Les autres textes oscillent entre le médiocre et l’authentiquement mauvais. Celui des BELMAS, notamment, couple d’écrivains que Galaxies soutient depuis longtemps. Une nouvelle poussive située dans l’univers des Terres Mortes, racontée sur un mode fantastico-science-fictif, pleine de longueurs et de lourdeurs. Le couple nous avait habitué à mieux. Un simple regard extérieur - un éditeur, donc - aurait suffi à l’améliorer.
On passera également sur les “Trois questions à” qui leurs sont posées, inepte catalogue de chiffres sur la désertification des campagnes. Reste la “Nouvelle plume” de Jean-Pierre GUILLET, niveau Bernard WERBER premier jet.

Après les nouvelles, l’imposant appareil critique.
Commençons pas le dossier consacré à Alastair REYNOLDS. La nouvelle, on l’a vu, se laisse lire, mais ne présente pas le moindre intérêt. Elle est accompagnée d’un article décrivant l’univers du cycle des Inhibiteurs sous la forme d’un catalogue des thèmes abordés, et d’une interview stérile.
L’entretien entre Joëlle WINTREBERT et Olivier NOËL est, lui, bien plus convaincant. L’échange semble assez tendu, mais du coup, WINTREBERT s’investit vraiment et fait de ce papier l’élément le plus intéressant de la revue. On se demande néanmoins pourquoi cette interview n’a pas été mise de côté en attendant un vrai dossier WINTREBERT. Passons.

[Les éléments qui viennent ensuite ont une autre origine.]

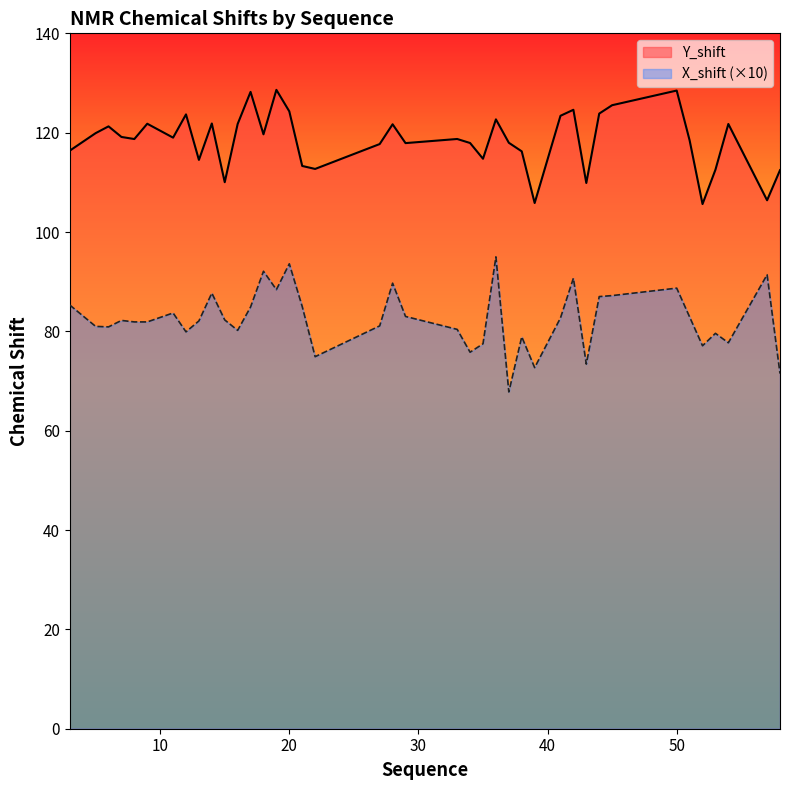

Between 43 and 39, which is larger?

43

Ce nouveau Galaxies se disperse bien trop. On y trouve encore une interview de Neil GAIMAN [qui ne mérite vraiment pas de faire la une, mais qui attire le chaland], un article sur les zombies au cinéma [sujet rebattu et infiniment mieux traité dans les tomes 5 et 6 de la revue Fiction], ainsi qu’un état des lieux superficiel et laborieux de la SF en Italie.
Sommaire bien trop riche, donc, avec des articles manquant singulièrement de profondeur pour l’héritière de la revue de référence.

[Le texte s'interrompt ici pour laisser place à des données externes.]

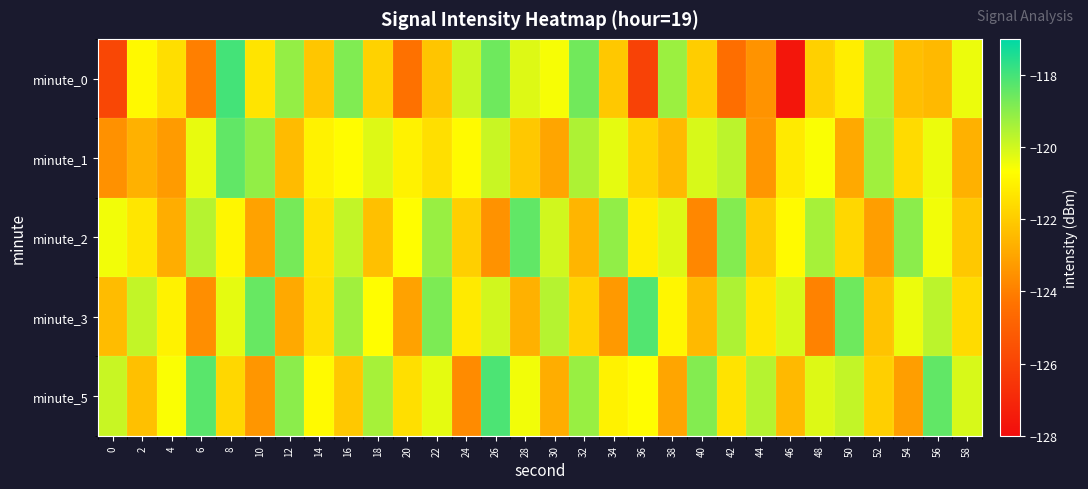

Between 14 and 32, which is larger?

32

Restent les “Notes de lecture”, fourre-tout disgracieux où l’on passe du très bon [Jérôme LAVADOU pour Un paradis d’enfer] au très mauvais, voire au risible [trilogie de WESTERFELD expédiée en une quinzaine de lignes ; livre critiqué deux fois sans confrontation de point de vue ; critique passant une page et demie à "résumer" le texte...]. On notera la présence d’une louable rubrique destinée à présenter un auteur ayant trempé un orteil dans la science-fiction. Ici c’est Cormac McCARTHY et La route qui sont mis à l’honneur.

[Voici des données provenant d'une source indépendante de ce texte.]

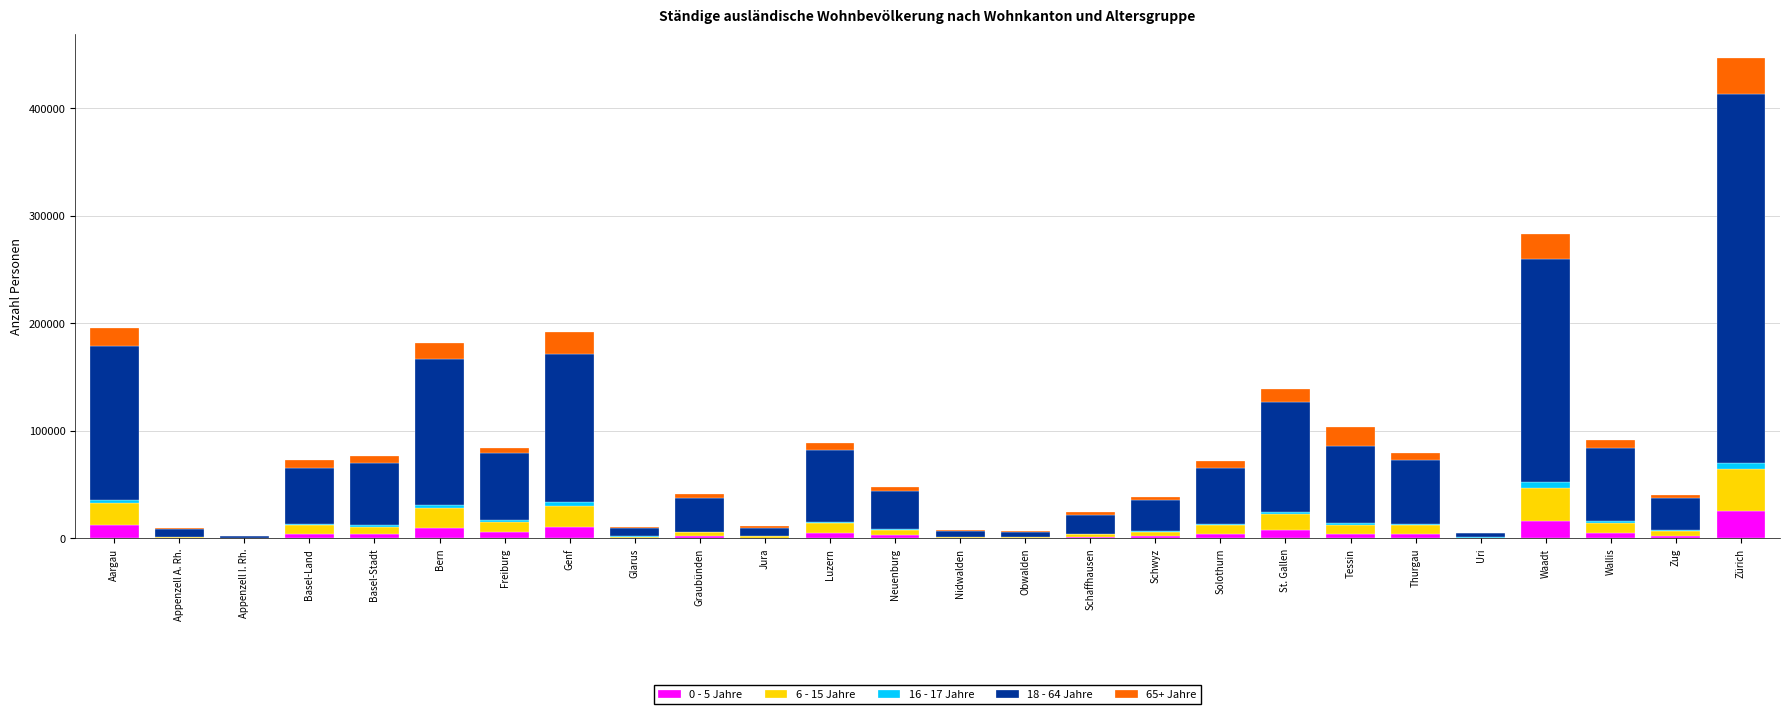

At which category is the sum across all series the highest?

Zürich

Et ensuite ? Eh bien, on referme la revue, on la range et on l’oublie.


Un premier opus des plus décevant donc. Pierre GÉVART est sans conteste plein de bonne volonté, mais il va devoir rapidement s’entourer de gens compétents, que ce soit pour la maquette ou la direction littéraire, comme Stéphanie NICOT avait su le faire voilà douze ans.
Le récif est proche, mais il est encore temps de reprendre la barre en main.